Data records:
____________________
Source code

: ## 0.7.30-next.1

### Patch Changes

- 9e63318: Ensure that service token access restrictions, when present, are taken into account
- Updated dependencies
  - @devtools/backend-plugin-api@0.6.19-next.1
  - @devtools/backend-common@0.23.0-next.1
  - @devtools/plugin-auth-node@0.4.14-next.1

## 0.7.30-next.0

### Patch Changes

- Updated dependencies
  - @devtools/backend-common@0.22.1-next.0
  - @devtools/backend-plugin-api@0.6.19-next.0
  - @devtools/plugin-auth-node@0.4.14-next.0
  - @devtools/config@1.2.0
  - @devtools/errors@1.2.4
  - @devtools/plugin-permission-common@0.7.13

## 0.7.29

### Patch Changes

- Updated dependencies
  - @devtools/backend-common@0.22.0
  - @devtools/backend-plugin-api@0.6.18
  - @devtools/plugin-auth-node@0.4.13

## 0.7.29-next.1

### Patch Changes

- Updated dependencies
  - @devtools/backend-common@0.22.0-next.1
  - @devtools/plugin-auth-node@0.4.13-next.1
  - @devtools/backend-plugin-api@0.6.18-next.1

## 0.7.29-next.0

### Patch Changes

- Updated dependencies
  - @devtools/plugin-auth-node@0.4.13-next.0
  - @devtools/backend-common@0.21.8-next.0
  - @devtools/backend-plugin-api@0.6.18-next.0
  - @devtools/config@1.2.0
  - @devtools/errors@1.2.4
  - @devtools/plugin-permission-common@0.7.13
____________________
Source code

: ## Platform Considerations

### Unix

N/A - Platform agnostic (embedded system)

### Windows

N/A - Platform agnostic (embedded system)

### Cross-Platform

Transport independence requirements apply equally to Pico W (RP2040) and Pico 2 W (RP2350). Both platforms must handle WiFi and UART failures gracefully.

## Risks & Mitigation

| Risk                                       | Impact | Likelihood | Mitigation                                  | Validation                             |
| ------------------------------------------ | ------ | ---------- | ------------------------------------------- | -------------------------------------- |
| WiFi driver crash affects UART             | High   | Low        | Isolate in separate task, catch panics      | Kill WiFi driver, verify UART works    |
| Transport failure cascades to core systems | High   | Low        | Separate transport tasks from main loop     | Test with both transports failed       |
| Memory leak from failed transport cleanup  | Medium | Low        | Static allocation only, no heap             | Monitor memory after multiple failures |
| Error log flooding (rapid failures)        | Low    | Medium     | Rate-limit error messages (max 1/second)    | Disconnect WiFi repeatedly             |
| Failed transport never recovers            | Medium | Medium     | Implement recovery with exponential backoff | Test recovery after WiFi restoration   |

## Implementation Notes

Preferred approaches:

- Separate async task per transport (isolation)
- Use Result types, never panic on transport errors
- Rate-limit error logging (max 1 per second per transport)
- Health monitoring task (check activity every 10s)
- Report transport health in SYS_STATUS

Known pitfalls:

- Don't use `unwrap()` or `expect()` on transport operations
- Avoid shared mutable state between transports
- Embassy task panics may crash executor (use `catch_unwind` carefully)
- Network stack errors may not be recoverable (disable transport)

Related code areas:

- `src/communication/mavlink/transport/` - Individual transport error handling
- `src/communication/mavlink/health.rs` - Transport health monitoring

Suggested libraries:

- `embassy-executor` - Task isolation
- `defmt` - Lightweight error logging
____________________
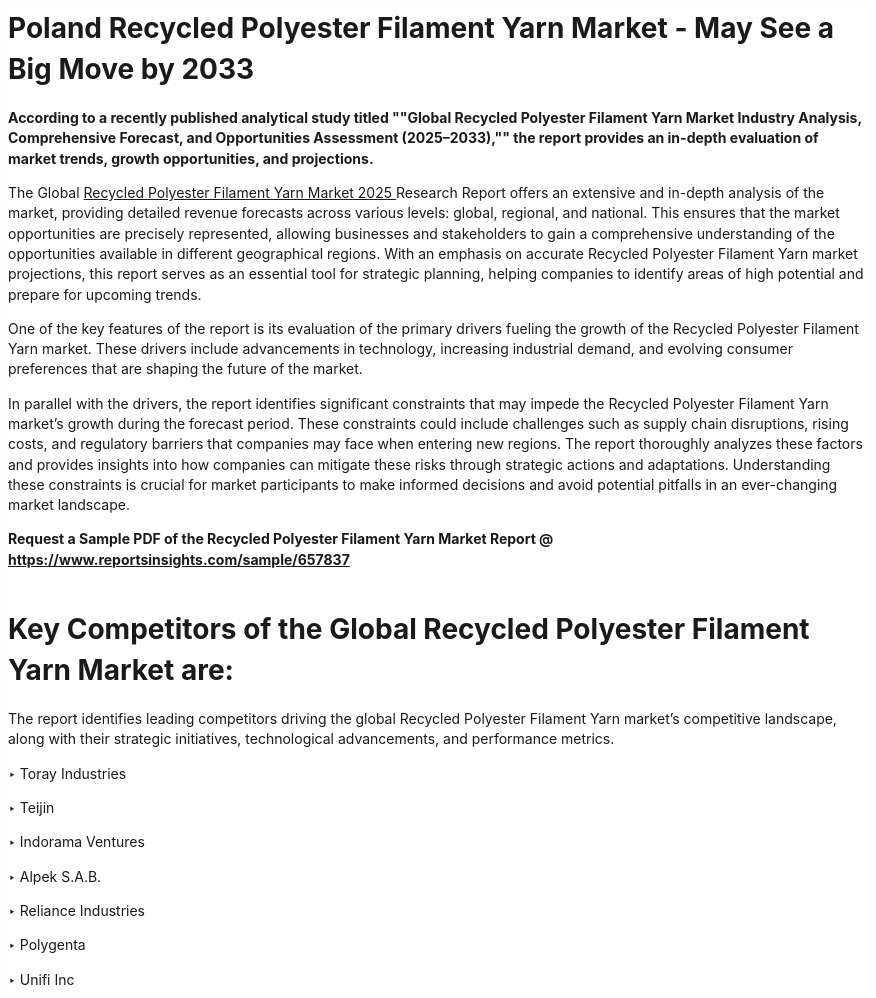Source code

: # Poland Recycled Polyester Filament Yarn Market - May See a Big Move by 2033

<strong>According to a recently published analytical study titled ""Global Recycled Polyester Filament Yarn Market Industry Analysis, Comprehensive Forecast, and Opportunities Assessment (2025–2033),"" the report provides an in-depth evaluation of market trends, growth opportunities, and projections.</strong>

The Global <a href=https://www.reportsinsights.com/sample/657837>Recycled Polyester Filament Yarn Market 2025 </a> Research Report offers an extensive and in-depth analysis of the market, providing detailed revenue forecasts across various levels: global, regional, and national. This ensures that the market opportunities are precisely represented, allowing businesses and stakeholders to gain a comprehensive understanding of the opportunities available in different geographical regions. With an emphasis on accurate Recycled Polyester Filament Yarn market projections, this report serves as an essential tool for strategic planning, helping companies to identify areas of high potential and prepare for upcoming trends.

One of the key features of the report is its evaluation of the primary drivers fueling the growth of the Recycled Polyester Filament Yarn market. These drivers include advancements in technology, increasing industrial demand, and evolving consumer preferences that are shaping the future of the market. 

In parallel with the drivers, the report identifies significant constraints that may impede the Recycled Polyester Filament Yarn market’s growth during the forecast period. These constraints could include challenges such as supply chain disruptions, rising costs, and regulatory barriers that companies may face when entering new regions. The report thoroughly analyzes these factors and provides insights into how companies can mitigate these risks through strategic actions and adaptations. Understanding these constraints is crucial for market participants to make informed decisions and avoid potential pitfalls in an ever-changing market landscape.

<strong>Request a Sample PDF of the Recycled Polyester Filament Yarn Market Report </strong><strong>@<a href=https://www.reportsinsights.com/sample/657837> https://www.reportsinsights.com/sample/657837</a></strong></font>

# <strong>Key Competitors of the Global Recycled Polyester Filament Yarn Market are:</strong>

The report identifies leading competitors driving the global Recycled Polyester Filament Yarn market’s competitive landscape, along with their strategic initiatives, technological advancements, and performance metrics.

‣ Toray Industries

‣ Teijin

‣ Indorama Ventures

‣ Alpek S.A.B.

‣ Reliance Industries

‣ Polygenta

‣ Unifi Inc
____________________
TO DO.
Go through the entries above, and wherever a line holds the word "Medium", copy that line.

RESPONSE TO THE EXERCISE.
| Memory leak from failed transport cleanup  | Medium | Low        | Static allocation only, no heap             | Monitor memory after multiple failures |
| Error log flooding (rapid failures)        | Low    | Medium     | Rate-limit error messages (max 1/second)    | Disconnect WiFi repeatedly             |
| Failed transport never recovers            | Medium | Medium     | Implement recovery with exponential backoff | Test recovery after WiFi restoration   |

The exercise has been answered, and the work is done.